-------- Data in this exercise

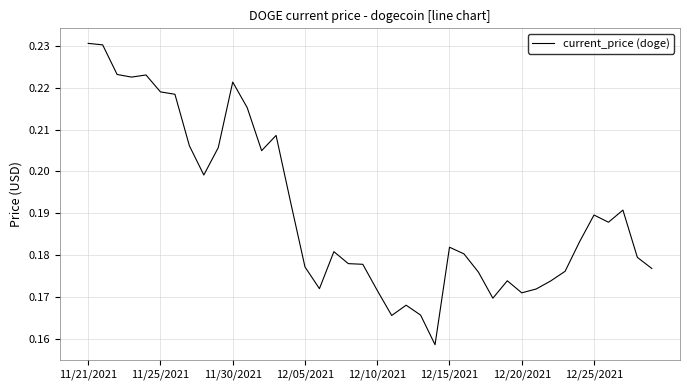

How many series are shown in this chart?

1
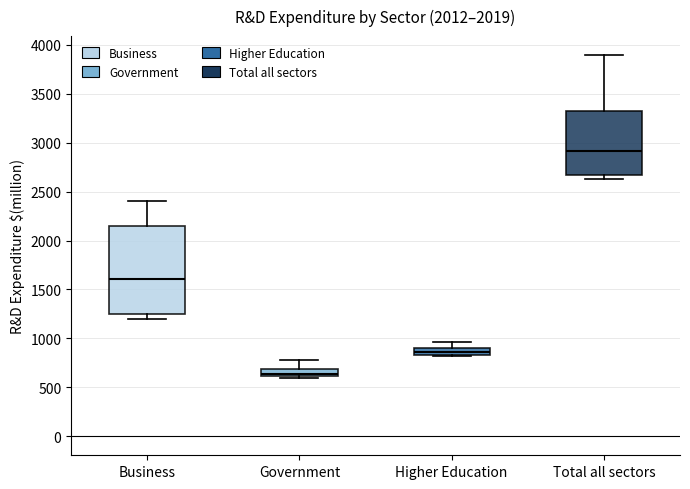

Where does the upper whisker of the box for Government end on the y-axis? The values are not printed on the chart, so give them approximately, as read against the axis.

800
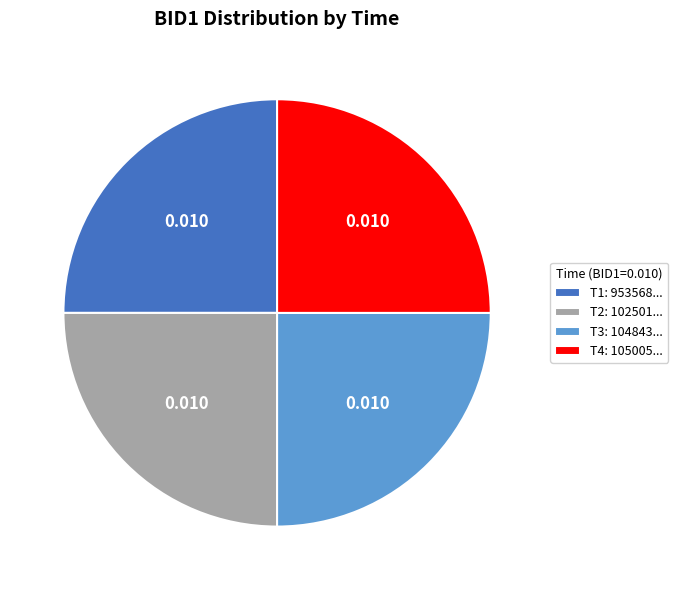

Does any single category account for the majority?

No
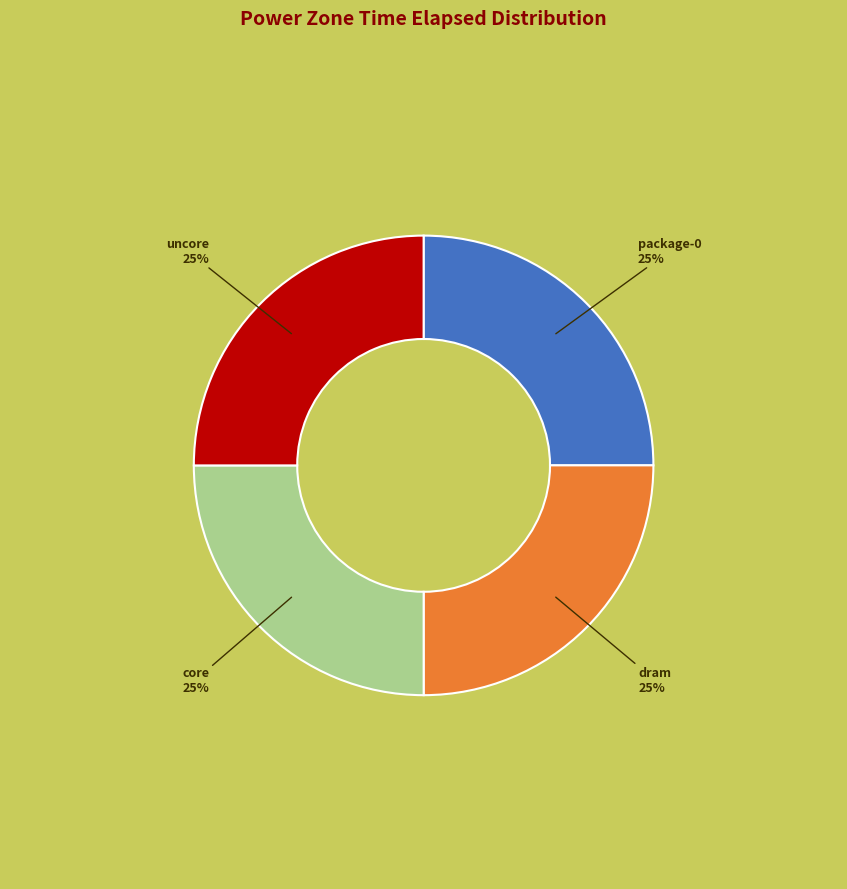

Does core represent more than half of the total?

No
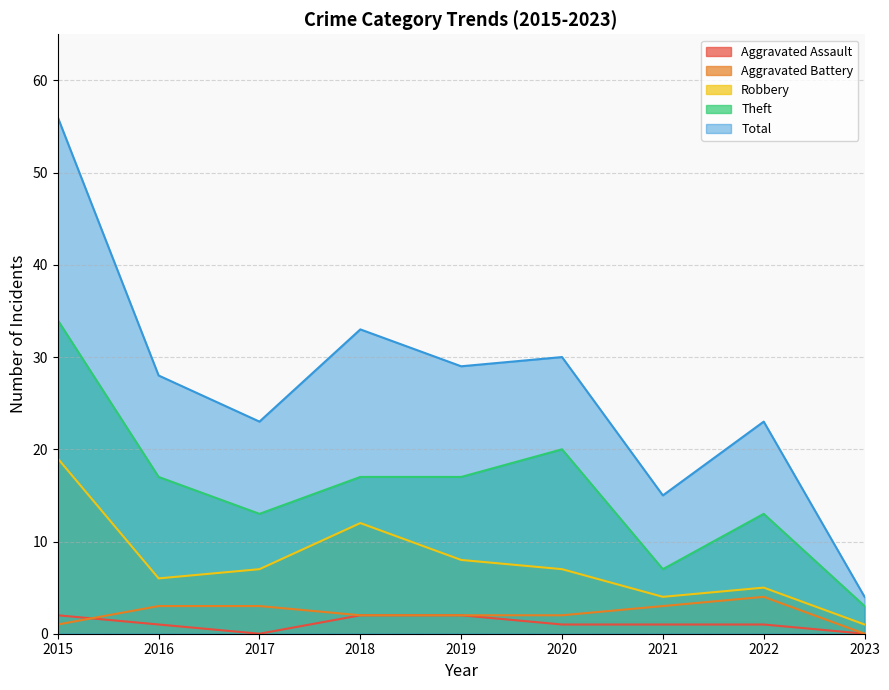

True or false: Robbery has a value of 26 at 2015.

False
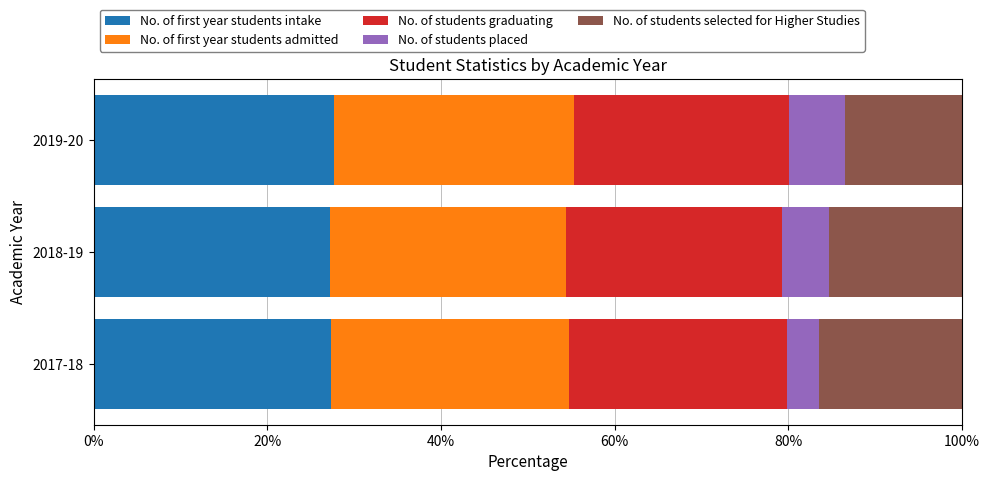

What is the average value of the No. of first year students intake series?

27.4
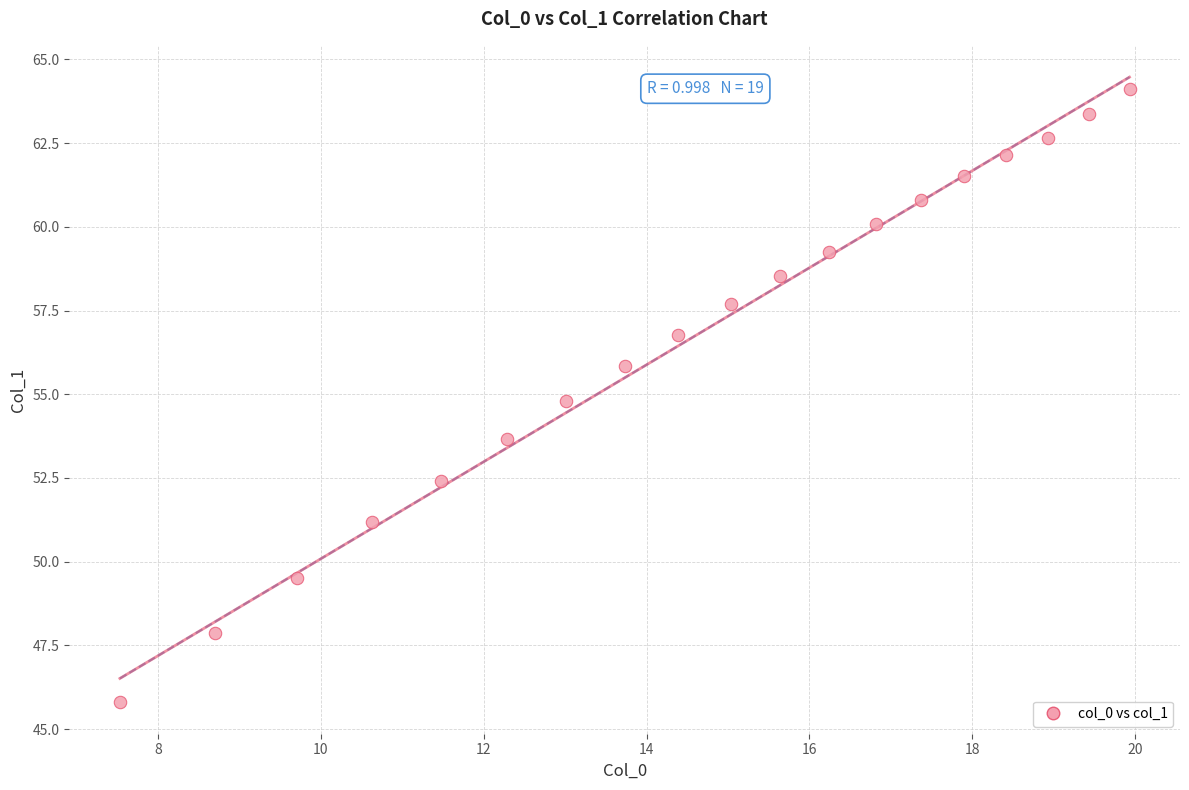

What Y value in the scatter plot is closest to 54?

53.7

----------------

*About this exercise*: Gather every line above that contains the word "series", and treat uppercase and lowercase as different.

*Solution to this task*:
How many series are shown in this chart?
What is the average value of the No. of first year students intake series?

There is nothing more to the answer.